Sunday, May 17, 2009

packing up

traveling with a toddler takes thrice as much effort.... i have done too much shopping and list making, but i'm enjoying it. saylor is very excited, hopefully he does well. he really has been amazing [read: behaving well] these past couple weeks without his daddy here. of course my mood affects his mood tremendously- yesterday i realized our flight home was booked out of san jose- and we need to fly home from san diego. i honestly don't know how this happened. i'm pretty organized and thorough.... anyway this little mistake cost us $645. oh yes. ouch ouch ouch. oh yes, and colin got a $140 speeding ticket yesterday. LORD grrrrr! i get mad if i spend $3 on a bag of chips that i don't like.... soooo. i kept breaking down in tears, but then saylor would burst into tears saying 'mommy happy!' he didn't want me sad! our whole day yesterday was exhausting. i was on the phone for a good four hours trying to figure it out and get the best deal. i was told by american airlines that cheaptickets had canceled my flight right after i booked it... so that is fishy. the whole thing just blows. i don't understand it, but i have to get over it! aaaaggh ok yah i can't think about it.
otherwise we are excited- colin is literally going to notice a dramatic change in saylor's talking- he is talking so much more! he talks about daddy everyday...

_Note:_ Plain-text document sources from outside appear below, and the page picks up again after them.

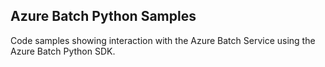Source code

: ## Azure Batch Python Samples

Code samples showing interaction with the Azure Batch Service using the Azure Batch Python SDK.
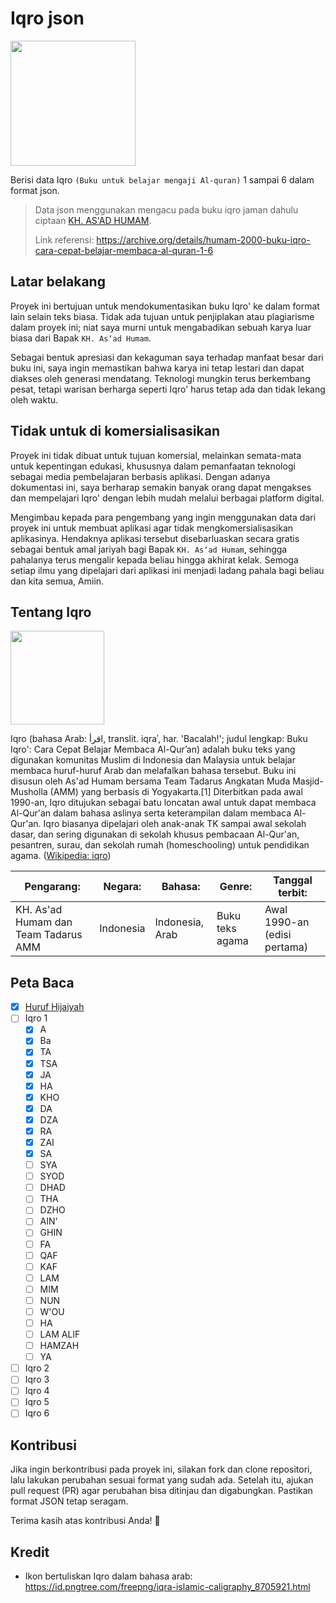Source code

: # Iqro json
<img src="https://github.com/user-attachments/assets/9a0230b8-234a-4fca-96fa-7e48777f8595" width="200" />

Berisi data Iqro `(Buku untuk belajar mengaji Al-quran)` 1 sampai 6 dalam format json.

> Data json menggunakan mengacu pada buku iqro jaman dahulu ciptaan [KH. AS'AD HUMAM](https://id.wikipedia.org/wiki/As%27ad_Humam).
> 
> Link referensi: https://archive.org/details/humam-2000-buku-iqro-cara-cepat-belajar-membaca-al-quran-1-6

## Latar belakang
Proyek ini bertujuan untuk mendokumentasikan buku Iqro' ke dalam format lain selain teks biasa. Tidak ada tujuan untuk penjiplakan atau plagiarisme dalam proyek ini; niat saya murni untuk mengabadikan sebuah karya luar biasa dari Bapak `KH. As‘ad Humam`.

Sebagai bentuk apresiasi dan kekaguman saya terhadap manfaat besar dari buku ini, saya ingin memastikan bahwa karya ini tetap lestari dan dapat diakses oleh generasi mendatang. Teknologi mungkin terus berkembang pesat, tetapi warisan berharga seperti Iqro' harus tetap ada dan tidak lekang oleh waktu.

## Tidak untuk di komersialisasikan
Proyek ini tidak dibuat untuk tujuan komersial, melainkan semata-mata untuk kepentingan edukasi, khususnya dalam pemanfaatan teknologi sebagai media pembelajaran berbasis aplikasi. Dengan adanya dokumentasi ini, saya berharap semakin banyak orang dapat mengakses dan mempelajari Iqro' dengan lebih mudah melalui berbagai platform digital.

Mengimbau kepada para pengembang yang ingin menggunakan data dari proyek ini untuk membuat aplikasi agar tidak mengkomersialisasikan aplikasinya. Hendaknya aplikasi tersebut disebarluaskan secara gratis sebagai bentuk amal jariyah bagi Bapak `KH. As‘ad Humam`, sehingga pahalanya terus mengalir kepada beliau hingga akhirat kelak. Semoga setiap ilmu yang dipelajari dari aplikasi ini menjadi ladang pahala bagi beliau dan kita semua, Amiin.

## Tentang Iqro
<img src="https://upload.wikimedia.org/wikipedia/id/7/7a/Cover_of_Iqro.jpg" height="150" />

Iqro (bahasa Arab: اقرأ, translit. iqraʾ, har. 'Bacalah!'; judul lengkap: Buku Iqro': Cara Cepat Belajar Membaca Al-Qur’an) adalah buku teks yang digunakan komunitas Muslim di Indonesia dan Malaysia untuk belajar membaca huruf-huruf Arab dan melafalkan bahasa tersebut. Buku ini disusun oleh As'ad Humam bersama Team Tadarus Angkatan Muda Masjid-Musholla (AMM) yang berbasis di Yogyakarta.[1] Diterbitkan pada awal 1990-an, Iqro ditujukan sebagai batu loncatan awal untuk dapat membaca Al-Qur'an dalam bahasa aslinya serta keterampilan dalam membaca Al-Qur'an. Iqro biasanya dipelajari oleh anak-anak TK sampai awal sekolah dasar, dan sering digunakan di sekolah khusus pembacaan Al-Qur'an, pesantren, surau, dan sekolah rumah (homeschooling) untuk pendidikan agama. ([Wikipedia: iqro](https://id.wikipedia.org/wiki/Iqro))

| **Pengarang:** | **Negara:** |  **Bahasa:** | **Genre:** | **Tanggal terbit:** |
| -------------- | ----------- | ------------ | ---------- | ------------------- |
| KH. As'ad Humam dan Team Tadarus AMM |  Indonesia | Indonesia, Arab | Buku teks agama | Awal 1990-an (edisi pertama) |

## Peta Baca
- [x] [Huruf Hijaiyah](https://github.com/dyazincahya/iqro-json/blob/main/0_hijaiyah.json)
- [ ] Iqro 1
    - [x] A
    - [x] Ba
    - [x] TA
    - [x] TSA
    - [x] JA
    - [x] HA
    - [x] KHO
    - [x] DA
    - [x] DZA
    - [x] RA
    - [x] ZAI
    - [x] SA
    - [ ] SYA
    - [ ] SYOD
    - [ ] DHAD
    - [ ] THA
    - [ ] DZHO
    - [ ] AIN'
    - [ ] GHIN
    - [ ] FA
    - [ ] QAF
    - [ ] KAF
    - [ ] LAM
    - [ ] MIM
    - [ ] NUN
    - [ ] W'OU
    - [ ] HA
    - [ ] LAM ALIF
    - [ ] HAMZAH
    - [ ] YA
- [ ] Iqro 2
- [ ] Iqro 3
- [ ] Iqro 4
- [ ] Iqro 5
- [ ] Iqro 6

## Kontribusi
Jika ingin berkontribusi pada proyek ini, silakan fork dan clone repositori, lalu lakukan perubahan sesuai format yang sudah ada. Setelah itu, ajukan pull request (PR) agar perubahan bisa ditinjau dan digabungkan. Pastikan format JSON tetap seragam.

Terima kasih atas kontribusi Anda! 🚀

## Kredit
- Ikon bertuliskan Iqro dalam bahasa arab: https://id.pngtree.com/freepng/iqra-islamic-caligraphy_8705921.html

this is my mom's fire pit she got for mother's day. kinda a lonely-ish mother's day- colin gone, my sister had to work [she's a NICU nurse], my brother was at school, colin's parents are in africa... anyway we still had a nice time- though saylor is pantless because about 10 minutes before this picture was taken he threw up all over me and himself. we aren't sure why, he was happily enjoying graeter's then started crying... he may have choked on something? so sad!! of course he was immediately all better after throwing up...

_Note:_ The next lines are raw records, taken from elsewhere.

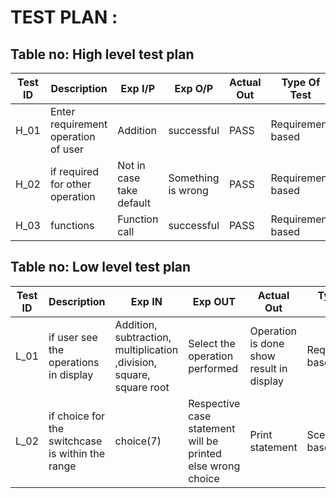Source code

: # TEST PLAN :

## **Table no: High level test plan**

| **Test ID** | **Description** | **Exp I/P** | **Exp O/P** | **Actual Out** | **Type Of Test** |
| --- | --- | --- | --- | --- | --- |
| H\_01 | Enter requirement operation of user | Addition | successful | PASS | Requirement based |
| H\_02 | if required for other operation | Not in case take default | Something is wrong | PASS | Requirement based |
| H\_03 | functions | Function call | successful | PASS | Requirement based |

## **Table no: Low level test plan**

| **Test ID** | **Description** | **Exp IN** | **Exp OUT** | **Actual Out** | **Type Of Test** |
| --- | --- | --- | --- | --- | --- |
| L\_01 | if user see the operations in display | Addition, subtraction, multiplication ,division, square, square root | Select the operation performed | Operation is done show result in display | Requirement based |
| L\_02 | if choice for the switchcase is within the range | choice(7) | Respective case statement will be printed else wrong choice | Print statement | Scenario based |
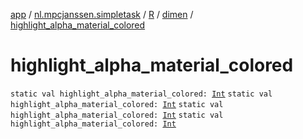 [app](../../../index.md) / [nl.mpcjanssen.simpletask](../../index.md) / [R](../index.md) / [dimen](index.md) / [highlight_alpha_material_colored](.)

# highlight_alpha_material_colored

`static val highlight_alpha_material_colored: `[`Int`](https://kotlinlang.org/api/latest/jvm/stdlib/kotlin/-int/index.html)
`static val highlight_alpha_material_colored: `[`Int`](https://kotlinlang.org/api/latest/jvm/stdlib/kotlin/-int/index.html)
`static val highlight_alpha_material_colored: `[`Int`](https://kotlinlang.org/api/latest/jvm/stdlib/kotlin/-int/index.html)
`static val highlight_alpha_material_colored: `[`Int`](https://kotlinlang.org/api/latest/jvm/stdlib/kotlin/-int/index.html)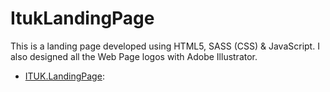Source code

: # ItukLandingPage

This is a landing page developed using HTML5, SASS (CSS) & JavaScript. 
I also designed all the Web Page logos with Adobe Illustrator.

* [ITUK.LandingPage](https://ituklandingpage.web.app/):
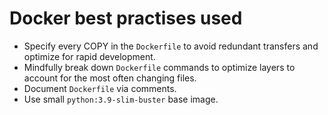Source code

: # Docker best practises used

- Specify every COPY in the `Dockerfile` to avoid redundant transfers and optimize for rapid development.
- Mindfully break down `Dockerfile` commands to optimize layers to account for the most often changing files.
- Document `Dockerfile` via comments.
- Use small `python:3.9-slim-buster` base image.
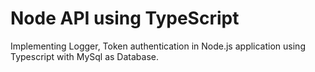 # Node API using TypeScript


Implementing Logger, Token authentication in Node.js application using Typescript with MySql as Database. 
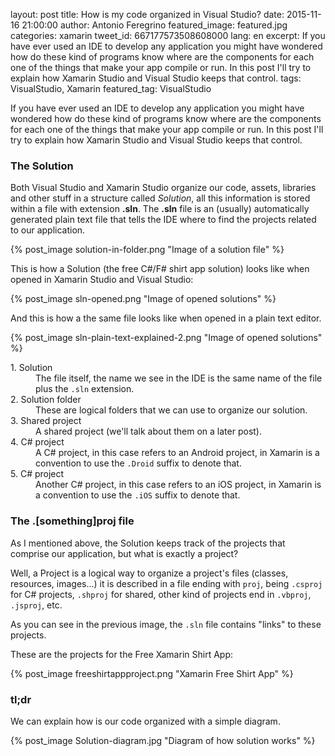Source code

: layout: post
title: How is my code organized in Visual Studio?
date: 2015-11-16 21:00:00
author: Antonio Feregrino
featured_image: featured.jpg
categories: xamarin
tweet_id: 667177573508608000
lang: en
excerpt: If you have ever used an IDE to develop any application you might have wondered how do these kind of programs know where are the components for each one of the things that make your app compile or run. In this post I'll try to explain how Xamarin Studio and Visual Studio keeps that control.
tags: VisualStudio, Xamarin
featured_tag: VisualStudio

If you have ever used an IDE to develop any application you might have wondered how do these kind of programs know where are the components for each one of the things that make your app compile or run. In this post I'll try to explain how Xamarin Studio and Visual Studio keeps that control.

### The Solution
Both Visual Studio and Xamarin Studio organize our code, assets, libraries and other stuff in a structure called *Solution*, all this information is stored within a file with extension **.sln**. The **.sln** file is an (usually) automatically generated plain text file that tells the IDE where to find the projects related to our application.

{% post_image solution-in-folder.png "Image of a solution file" %}

This is how a Solution (the free C#/F# shirt app solution) looks like when opened in Xamarin Studio and Visual Studio:

{% post_image sln-opened.png "Image of opened solutions" %}

And this is how a the same file looks like when opened in a plain text editor.

{% post_image sln-plain-text-explained-2.png "Image of opened solutions" %}

<dl>
<dt>1. Solution</dt>
<dd>The file itself, the name we see in the IDE is the same name of the file plus the <code>.sln</code> extension.</dd>
<dt>2. Solution folder</dt>
<dd>These are logical folders that we can use to organize our solution.</dd>
<dt>3. Shared project</dt>
<dd>A shared project (we'll talk about them on a later post).</dd>
<dt>4. C# project</dt>
<dd>A C# project, in this case refers to an Android project, in Xamarin is a convention to use the <code>.Droid</code> suffix to denote that.</dd>
<dt>5. C# project</dt>
<dd>Another C# project, in this case refers to an iOS project, in Xamarin is a convention to use the <code>.iOS</code> suffix to denote that.</dd>
</dl>


### The .[something]proj file

As I mentioned above, the Solution keeps track of the projects that comprise our application, but what is exactly a project?

Well, a Project is a logical way to organize a project's files (classes, resources, images...) it is described in a file ending with `proj`, being `.csproj` for C# projects, `.shproj` for shared, other kind of projects end in `.vbproj`, `.jsproj`, etc.

As you can see in the previous image, the `.sln` file contains "links" to these projects.

These are the projects for the Free Xamarin Shirt App:

{% post_image freeshirtappproject.png "Xamarin Free Shirt App" %}

### tl;dr
We can explain how is our code organized with a simple diagram. 

{% post_image Solution-diagram.jpg "Diagram of how solution works" %}
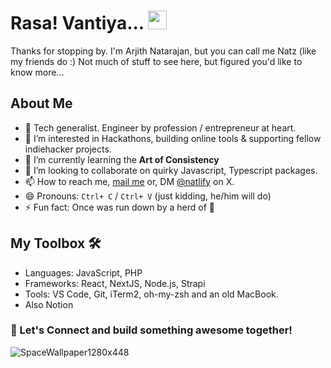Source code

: # Rasa! Vantiya... <img src="https://media.giphy.com/media/hvRJCLFzcasrR4ia7z/giphy.gif" width="30px"/>

Thanks for stopping by. I'm Arjith Natarajan, but you can call me Natz (like my friends do :) Not much of stuff to see here, but figured you'd like to know more...

## About Me
- 👋 Tech generalist. Engineer by profession / entrepreneur at heart.
- 👀 I’m interested in Hackathons, building online tools & supporting fellow indiehacker projects.
- 🌱 I’m currently learning the **Art of Consistency**
- 💞️ I’m looking to collaborate on quirky Javascript, Typescript packages.
- 📫 How to reach me, [mail me](mailto:arjith@hckrs.one) or, DM [@natlify](https://twitter.com/natlify) on X.
- 😄 Pronouns: `Ctrl+ C` / `Ctrl+ V`  (just kidding, he/him will do)
- ⚡ Fun fact: Once was run down by a herd of 🦓

## My Toolbox 🛠️

- Languages: JavaScript, PHP
- Frameworks: React, NextJS, Node.js, Strapi
- Tools: VS Code, Git, iTerm2, oh-my-zsh and an old MacBook.
- Also Notion

### 🚀 Let's Connect and build something awesome together!
![SpaceWallpaper1280x448](https://github.com/natlify/natlify/assets/128794065/3a12b3fe-bbb1-4f17-a1fb-2314292760fb)



<!---
natlify/natlify is a ✨ special ✨ repository because its `README.md` (this file) appears on your GitHub profile.
You can click the Preview link to take a look at your changes.
--->
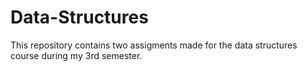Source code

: # Data-Structures
This repository contains two assigments made for the data structures course during my 3rd semester.
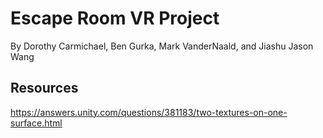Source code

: # Escape Room VR Project
By Dorothy Carmichael, Ben Gurka, Mark VanderNaald, and Jiashu Jason Wang

## Resources
https://answers.unity.com/questions/381183/two-textures-on-one-surface.html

enjoying his new carseat and his 'my first airplane ride' book- we checked out two books about flying and both of them end with the boy seeing his grandma... weird only to me?
i cut his hair last week too. which i think everyone would agree that's something i shouldn't do. but it turned out decent! i think.
..saylor says 'mommy talk airplane' as he wants me to keep telling him all about it. and he says he will be a 'good boy, quiet' on the plane.... we will see!